また舞台の袖から背景美術を動かす人形師の手が、偶然少し見えてしまった瞬間があった。でもその時、この「手」が人形に命を吹き込んで、背景を静かに揺らしたり、あっと驚く場面変化を生み出していると思うと、なんだかすっかり感動してしまった。私はもともと「手作業」という言葉が好きで、それが仕事の基本だと思っている。そして今回これほどまでに手作業を感じる芸術もないなと、改めて人形劇の奥深さを知った。

相当な数の役者人形が登場したけれど、それはすべて合計たった5人の人形師の仕事で、幕が下りると黒装束の彼らが挨拶に現れた。そしてその5人で脚本、舞台デザイン、人形作りなど、舞台本番前の仕事もすべてやっていることを後から知った。ノミで木を削り人形の身体を造り、それぞれの人形に合った洋服も手で縫う。小さくそしてものすごく愛情深い世界。

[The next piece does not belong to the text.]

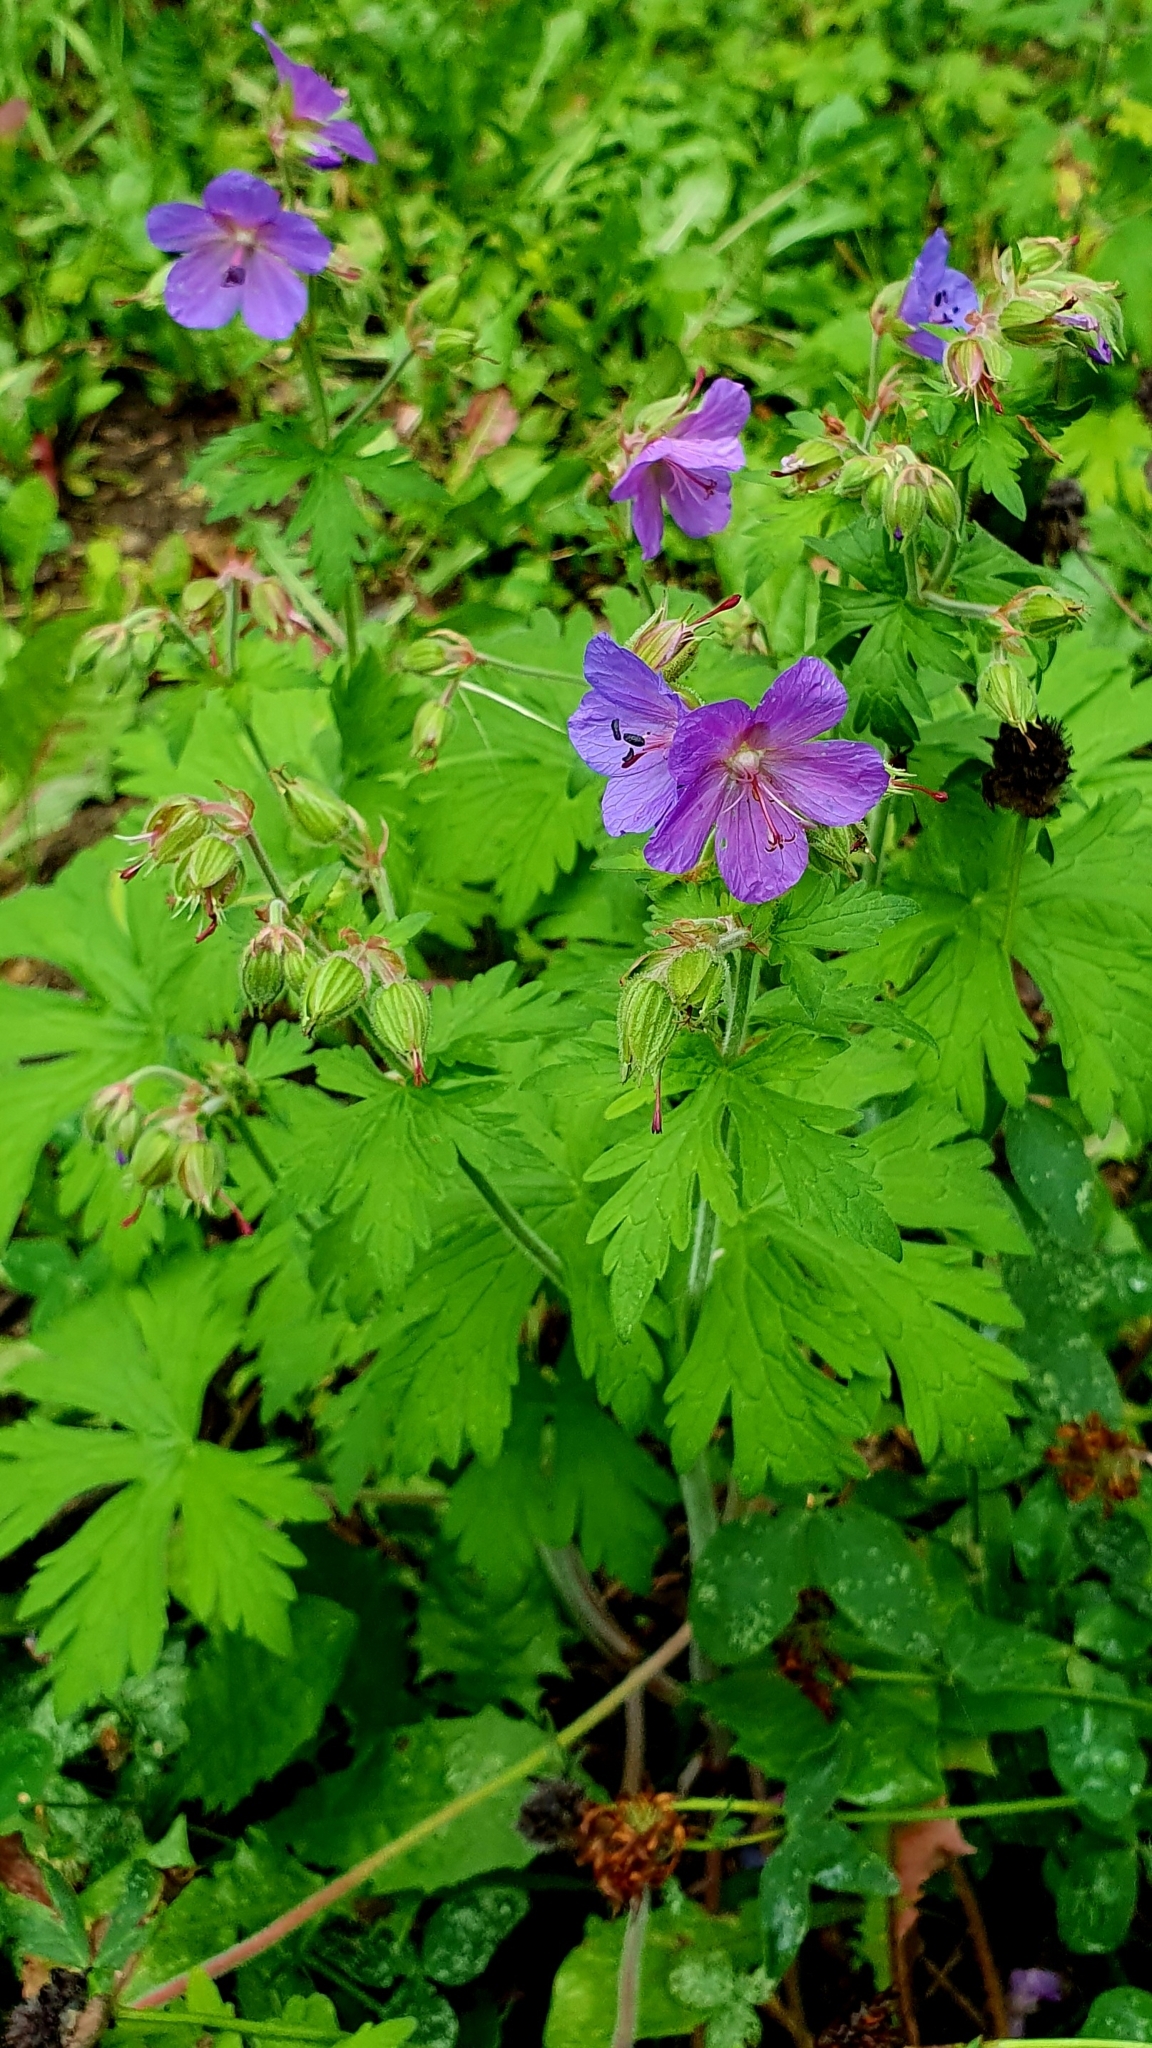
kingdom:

またこれまで生まれたすべて一点ものの人形達には、「Paten」(英語のgodfather/mother、名付け親)という親代わりのような支援者が必ずいて、そのリストが劇場に貼り出されていたのも興味深かった。人形には全員名前があり、誰のPatenはどこの誰、という具合に並んで書かれていた。Patenになるのにどういう契約になっているのか、どのような援助をしているのかは分からないけれど、こうして実在する人間と人形が結ばれることで、その存在価値が証明されているような気がした。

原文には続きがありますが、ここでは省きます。